- _Dataset_:
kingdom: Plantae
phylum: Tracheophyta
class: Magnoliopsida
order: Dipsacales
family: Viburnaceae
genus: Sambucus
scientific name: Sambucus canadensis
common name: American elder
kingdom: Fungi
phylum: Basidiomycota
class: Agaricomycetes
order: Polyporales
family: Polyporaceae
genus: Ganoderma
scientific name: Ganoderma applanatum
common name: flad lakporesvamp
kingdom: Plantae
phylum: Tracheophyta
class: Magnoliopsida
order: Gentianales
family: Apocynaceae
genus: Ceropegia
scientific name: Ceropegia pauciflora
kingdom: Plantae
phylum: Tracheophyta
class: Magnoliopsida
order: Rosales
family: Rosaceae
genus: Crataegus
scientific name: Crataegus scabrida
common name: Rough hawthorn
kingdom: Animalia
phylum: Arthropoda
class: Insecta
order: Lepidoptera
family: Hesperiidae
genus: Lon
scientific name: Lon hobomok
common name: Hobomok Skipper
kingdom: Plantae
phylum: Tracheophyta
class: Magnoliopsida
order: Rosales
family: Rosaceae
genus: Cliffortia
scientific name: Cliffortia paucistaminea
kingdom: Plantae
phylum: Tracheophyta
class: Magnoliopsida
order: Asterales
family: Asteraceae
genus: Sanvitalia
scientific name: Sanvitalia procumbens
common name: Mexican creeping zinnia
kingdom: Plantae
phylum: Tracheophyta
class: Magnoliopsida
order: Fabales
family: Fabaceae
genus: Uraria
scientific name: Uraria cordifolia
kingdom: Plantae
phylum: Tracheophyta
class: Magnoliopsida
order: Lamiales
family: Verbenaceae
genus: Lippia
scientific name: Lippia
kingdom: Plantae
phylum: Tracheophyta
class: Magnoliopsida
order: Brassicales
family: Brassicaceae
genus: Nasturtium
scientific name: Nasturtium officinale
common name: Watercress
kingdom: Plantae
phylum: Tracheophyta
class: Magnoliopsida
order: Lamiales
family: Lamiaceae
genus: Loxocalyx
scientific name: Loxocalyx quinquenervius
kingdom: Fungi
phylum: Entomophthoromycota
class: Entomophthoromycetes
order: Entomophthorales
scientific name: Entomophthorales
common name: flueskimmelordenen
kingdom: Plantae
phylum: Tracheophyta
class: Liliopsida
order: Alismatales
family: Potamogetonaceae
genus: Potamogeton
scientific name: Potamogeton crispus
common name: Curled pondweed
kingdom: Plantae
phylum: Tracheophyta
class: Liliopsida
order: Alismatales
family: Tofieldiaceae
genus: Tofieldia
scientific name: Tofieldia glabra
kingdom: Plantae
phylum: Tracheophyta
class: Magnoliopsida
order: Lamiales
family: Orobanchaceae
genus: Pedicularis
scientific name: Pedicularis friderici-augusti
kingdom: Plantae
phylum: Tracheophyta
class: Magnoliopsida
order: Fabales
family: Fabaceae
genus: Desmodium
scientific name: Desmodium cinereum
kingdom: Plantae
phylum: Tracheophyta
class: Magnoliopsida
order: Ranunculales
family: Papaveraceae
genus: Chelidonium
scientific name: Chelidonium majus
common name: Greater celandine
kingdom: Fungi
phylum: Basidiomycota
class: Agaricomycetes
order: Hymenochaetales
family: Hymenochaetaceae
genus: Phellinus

- _Directions for this task_: Convert everything from the line containing "common name: Greater celandine" down to the end of the listing above into a Markdown table with two columns, Row and Entry, leaving out any blank lines.

- _Complete response_:
| Row | Entry |
|---|---|
| 1 | common name: Greater celandine |
| 2 | kingdom: Fungi |
| 3 | phylum: Basidiomycota |
| 4 | class: Agaricomycetes |
| 5 | order: Hymenochaetales |
| 6 | family: Hymenochaetaceae |
| 7 | genus: Phellinus |